**SOURCE MATERIAL**
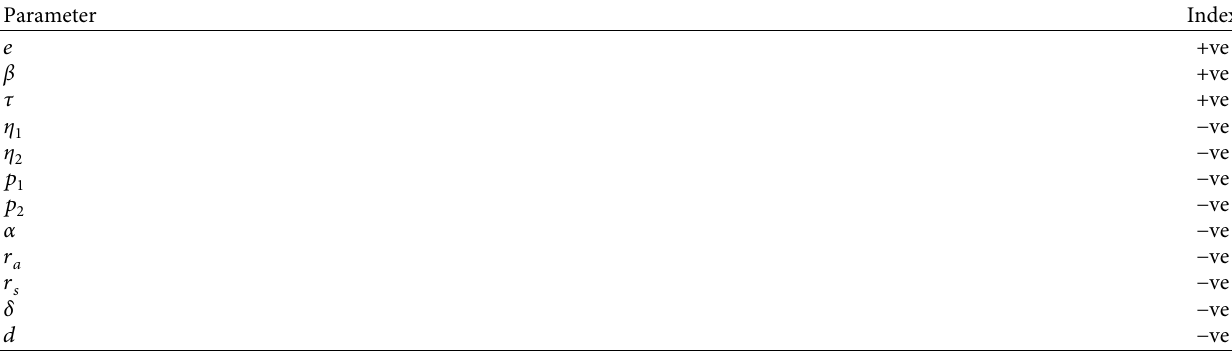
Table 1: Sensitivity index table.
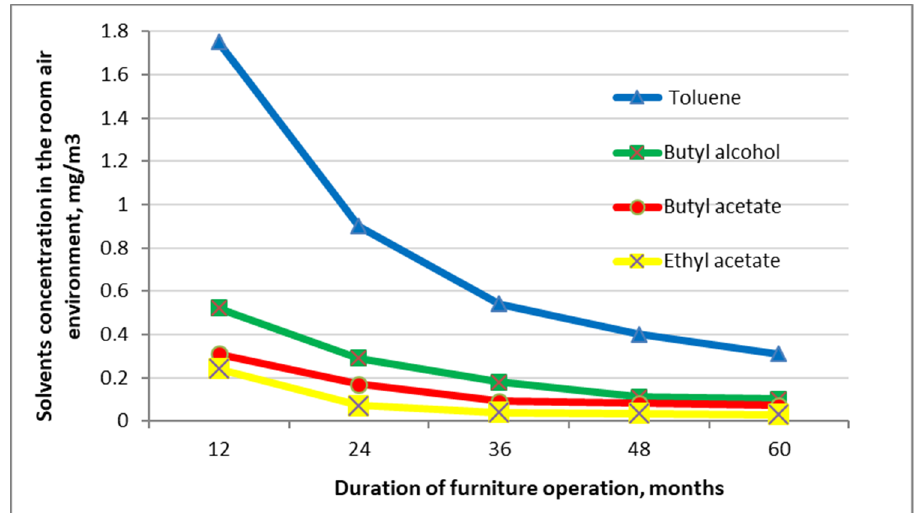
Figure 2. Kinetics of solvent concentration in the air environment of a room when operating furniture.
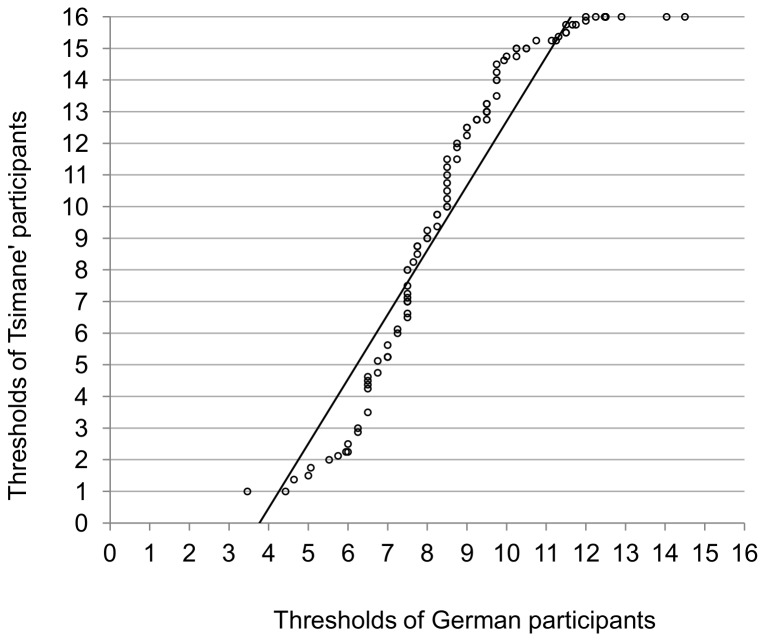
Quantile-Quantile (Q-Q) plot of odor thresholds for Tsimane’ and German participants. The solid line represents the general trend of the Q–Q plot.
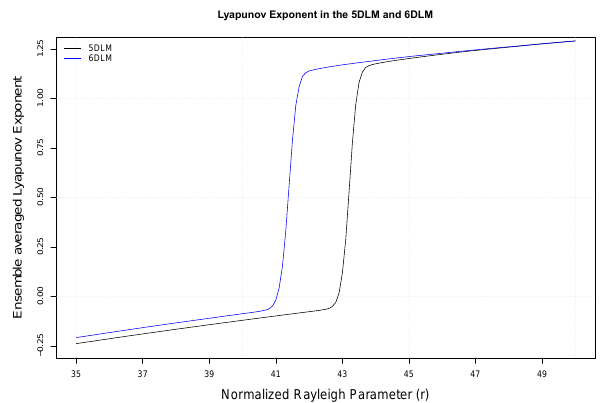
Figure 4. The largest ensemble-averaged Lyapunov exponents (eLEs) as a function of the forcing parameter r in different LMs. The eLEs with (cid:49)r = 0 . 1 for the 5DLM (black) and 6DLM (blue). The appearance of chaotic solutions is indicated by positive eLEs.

**PROBLEM TO WORK ON**
Reproduce the lines of the data that run from the one containing "Figure 2. Kinetics" to the final line, both included, exactly as they appear and without the pictures.

**TASK RESPONSE**
Figure 2. Kinetics of solvent concentration in the air environment of a room when operating furniture.
Quantile-Quantile (Q-Q) plot of odor thresholds for Tsimane’ and German participants. The solid line represents the general trend of the Q–Q plot.
Figure 4. The largest ensemble-averaged Lyapunov exponents (eLEs) as a function of the forcing parameter r in different LMs. The eLEs with (cid:49)r = 0 . 1 for the 5DLM (black) and 6DLM (blue). The appearance of chaotic solutions is indicated by positive eLEs.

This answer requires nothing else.